The next day was incredible. Pat was up and walking around freely and even doing some light work, all before even taking her morning medicines. Normally she had to lay quiet in bed until nearly lunch before she could engage in much. When I left for a lunch meeting, Pat announced she was coming with me, too. In fact, she ended up tagging along for three meetings and a coffee as we were gone all afternoon, the cane now relegated to fashion accessory. Normally such a round of activity would have wiped her out for nearly a week, but the next day it was more of the same as we were out and about for much of the day. This time the cane stayed home.

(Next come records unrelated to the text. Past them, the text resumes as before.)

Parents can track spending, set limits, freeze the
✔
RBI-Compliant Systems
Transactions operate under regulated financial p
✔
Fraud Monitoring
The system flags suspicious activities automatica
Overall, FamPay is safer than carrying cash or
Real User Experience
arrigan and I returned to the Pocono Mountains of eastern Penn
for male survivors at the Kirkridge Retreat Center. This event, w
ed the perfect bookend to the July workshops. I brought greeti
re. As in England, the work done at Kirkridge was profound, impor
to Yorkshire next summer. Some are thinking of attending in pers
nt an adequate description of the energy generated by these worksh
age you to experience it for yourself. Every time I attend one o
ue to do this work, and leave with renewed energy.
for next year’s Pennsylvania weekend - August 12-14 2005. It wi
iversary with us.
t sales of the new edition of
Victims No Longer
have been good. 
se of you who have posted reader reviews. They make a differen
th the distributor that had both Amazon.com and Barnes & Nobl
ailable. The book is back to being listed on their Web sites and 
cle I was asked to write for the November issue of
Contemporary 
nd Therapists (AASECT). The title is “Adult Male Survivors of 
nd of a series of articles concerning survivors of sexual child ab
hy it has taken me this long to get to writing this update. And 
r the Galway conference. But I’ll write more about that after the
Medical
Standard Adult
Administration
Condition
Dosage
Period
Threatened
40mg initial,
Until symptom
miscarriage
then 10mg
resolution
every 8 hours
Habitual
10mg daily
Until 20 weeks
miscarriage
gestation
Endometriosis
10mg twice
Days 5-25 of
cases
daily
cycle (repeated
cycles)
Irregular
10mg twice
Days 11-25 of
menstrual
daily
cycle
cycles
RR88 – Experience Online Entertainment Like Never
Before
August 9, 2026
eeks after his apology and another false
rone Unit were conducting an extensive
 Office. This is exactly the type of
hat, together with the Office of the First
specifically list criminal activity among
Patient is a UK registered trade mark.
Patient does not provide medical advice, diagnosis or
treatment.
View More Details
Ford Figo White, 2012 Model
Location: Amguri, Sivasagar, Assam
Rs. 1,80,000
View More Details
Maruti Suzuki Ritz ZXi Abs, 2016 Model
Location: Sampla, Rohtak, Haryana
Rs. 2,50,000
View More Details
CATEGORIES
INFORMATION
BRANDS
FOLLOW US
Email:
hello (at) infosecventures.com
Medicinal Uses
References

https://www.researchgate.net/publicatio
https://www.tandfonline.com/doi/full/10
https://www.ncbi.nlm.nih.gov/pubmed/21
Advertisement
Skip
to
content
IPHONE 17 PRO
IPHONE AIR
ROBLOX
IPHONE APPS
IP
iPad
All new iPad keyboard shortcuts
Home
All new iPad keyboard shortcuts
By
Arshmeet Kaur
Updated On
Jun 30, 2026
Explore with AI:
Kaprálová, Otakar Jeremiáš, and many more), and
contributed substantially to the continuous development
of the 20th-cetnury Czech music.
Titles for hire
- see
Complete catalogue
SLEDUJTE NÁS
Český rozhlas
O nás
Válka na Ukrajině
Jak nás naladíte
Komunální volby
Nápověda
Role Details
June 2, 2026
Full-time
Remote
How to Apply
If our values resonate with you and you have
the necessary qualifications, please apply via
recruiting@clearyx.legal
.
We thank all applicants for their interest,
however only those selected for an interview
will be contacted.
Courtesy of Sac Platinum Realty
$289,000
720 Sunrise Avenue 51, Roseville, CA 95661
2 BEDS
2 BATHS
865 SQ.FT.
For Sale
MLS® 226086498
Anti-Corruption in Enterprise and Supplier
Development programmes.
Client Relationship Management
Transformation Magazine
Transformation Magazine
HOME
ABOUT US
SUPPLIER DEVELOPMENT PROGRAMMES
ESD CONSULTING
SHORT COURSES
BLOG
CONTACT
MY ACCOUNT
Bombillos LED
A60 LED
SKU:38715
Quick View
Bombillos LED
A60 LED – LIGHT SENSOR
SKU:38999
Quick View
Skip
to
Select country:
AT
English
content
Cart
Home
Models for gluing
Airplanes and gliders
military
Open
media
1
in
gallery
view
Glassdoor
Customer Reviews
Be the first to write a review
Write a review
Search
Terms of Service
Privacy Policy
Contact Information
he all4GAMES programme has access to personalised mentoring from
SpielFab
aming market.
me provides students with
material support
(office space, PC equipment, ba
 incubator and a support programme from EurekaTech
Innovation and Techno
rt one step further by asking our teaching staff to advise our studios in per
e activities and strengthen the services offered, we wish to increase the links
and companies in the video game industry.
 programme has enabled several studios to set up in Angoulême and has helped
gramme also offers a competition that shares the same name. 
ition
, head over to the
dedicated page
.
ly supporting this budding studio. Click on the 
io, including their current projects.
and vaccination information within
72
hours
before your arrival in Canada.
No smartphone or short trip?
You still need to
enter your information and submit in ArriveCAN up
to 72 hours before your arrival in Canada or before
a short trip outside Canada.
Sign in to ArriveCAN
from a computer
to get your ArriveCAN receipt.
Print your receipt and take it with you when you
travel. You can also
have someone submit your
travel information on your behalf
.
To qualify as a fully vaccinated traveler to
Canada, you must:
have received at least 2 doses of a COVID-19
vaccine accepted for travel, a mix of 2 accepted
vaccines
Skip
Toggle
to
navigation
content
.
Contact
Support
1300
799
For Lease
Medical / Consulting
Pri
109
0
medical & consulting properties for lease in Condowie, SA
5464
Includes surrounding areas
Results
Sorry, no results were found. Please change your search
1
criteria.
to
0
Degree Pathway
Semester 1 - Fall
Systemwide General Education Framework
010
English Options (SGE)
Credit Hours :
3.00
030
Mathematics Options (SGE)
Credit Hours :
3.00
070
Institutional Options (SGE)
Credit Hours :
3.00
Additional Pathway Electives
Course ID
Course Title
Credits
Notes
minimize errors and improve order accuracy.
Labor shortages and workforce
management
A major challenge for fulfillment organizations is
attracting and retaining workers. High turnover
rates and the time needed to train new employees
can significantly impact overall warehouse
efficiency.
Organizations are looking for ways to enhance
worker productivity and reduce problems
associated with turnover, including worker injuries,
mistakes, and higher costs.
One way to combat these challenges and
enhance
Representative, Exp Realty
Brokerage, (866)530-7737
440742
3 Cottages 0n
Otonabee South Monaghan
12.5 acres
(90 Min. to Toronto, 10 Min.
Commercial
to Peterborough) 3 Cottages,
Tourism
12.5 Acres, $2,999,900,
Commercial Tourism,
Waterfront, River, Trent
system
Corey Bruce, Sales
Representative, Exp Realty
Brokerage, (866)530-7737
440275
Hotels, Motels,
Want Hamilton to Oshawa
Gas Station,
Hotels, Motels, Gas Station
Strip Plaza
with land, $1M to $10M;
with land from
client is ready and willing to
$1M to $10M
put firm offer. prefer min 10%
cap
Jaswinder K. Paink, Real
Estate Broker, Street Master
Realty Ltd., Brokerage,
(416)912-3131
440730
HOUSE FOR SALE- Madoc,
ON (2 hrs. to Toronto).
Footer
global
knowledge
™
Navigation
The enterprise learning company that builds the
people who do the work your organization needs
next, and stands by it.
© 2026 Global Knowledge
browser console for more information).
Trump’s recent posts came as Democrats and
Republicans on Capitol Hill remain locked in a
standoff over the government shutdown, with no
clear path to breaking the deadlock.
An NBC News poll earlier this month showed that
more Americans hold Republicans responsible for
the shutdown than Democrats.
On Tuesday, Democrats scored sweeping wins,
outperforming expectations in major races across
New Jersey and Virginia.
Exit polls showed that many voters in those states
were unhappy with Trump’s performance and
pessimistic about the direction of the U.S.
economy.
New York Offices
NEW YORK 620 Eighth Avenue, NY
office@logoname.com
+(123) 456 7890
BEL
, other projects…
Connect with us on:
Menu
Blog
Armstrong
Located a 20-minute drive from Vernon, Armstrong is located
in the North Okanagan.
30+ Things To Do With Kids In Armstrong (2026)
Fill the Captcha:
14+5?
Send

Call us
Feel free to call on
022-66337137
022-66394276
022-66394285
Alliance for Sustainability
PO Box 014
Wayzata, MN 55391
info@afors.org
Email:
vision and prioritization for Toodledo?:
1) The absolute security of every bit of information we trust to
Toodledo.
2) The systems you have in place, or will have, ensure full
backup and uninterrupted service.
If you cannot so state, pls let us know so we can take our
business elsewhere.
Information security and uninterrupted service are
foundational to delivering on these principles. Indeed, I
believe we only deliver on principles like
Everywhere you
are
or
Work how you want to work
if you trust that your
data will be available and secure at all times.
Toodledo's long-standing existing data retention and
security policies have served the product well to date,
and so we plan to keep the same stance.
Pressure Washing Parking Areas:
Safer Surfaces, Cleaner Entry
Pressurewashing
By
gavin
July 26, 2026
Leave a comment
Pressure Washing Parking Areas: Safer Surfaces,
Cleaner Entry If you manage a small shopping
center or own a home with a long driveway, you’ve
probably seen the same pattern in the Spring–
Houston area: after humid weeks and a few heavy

“After two days of being well, I still had a great big smile on my face and I was amazed that God would do such a thing for me! Frankly, Kevin and I were both stunned! It reminded me of something Brandon had said when he was at our house last Wed. night…one of the times Jesus healed someone was because of the faith of his friends who lowered him on his bed through the roof to get to Jesus. I am so grateful for the faith of my friends, my husband and Jesus. I have always had faith that this was of God and that it was up to him to take it away as His purposes were served. But I also remember that He told me He would get the glory even if I only had joy from Him.”
Sometimes, you don’t know what you’ve been missing until it reappears. For me one of the wow-iest moments in this was when we were walking into the mall Friday for lunch. I glanced over at Pat and she was walking normally. Not just her speed, but her gait. I’d gotten used to her walking stiffly and hunched. Now, she walked with zest. Big wow.
“Every day I wake up I wonder if it will continue. I am not the same as I was nine months ago. Weak for one thing, and for some reason none of my clothes fit! But I will be working on getting back the strength and endurance. I get a bit scared when I am tired, but then Kevin reminds me that this is normal, and he is tired, too!”
You’ll surely hear more in the coming days and weeks. But for now, thank you for you continued prayer, support, and encouragement during this long nine months for us. And join us as we echo the phrase in Luke after Jesus brought a miracle to a hopeless situation. “And they were all amazed at the greatness of God.” Praise His name.
“Praise His holy name, indeed! To God alone be the glory!”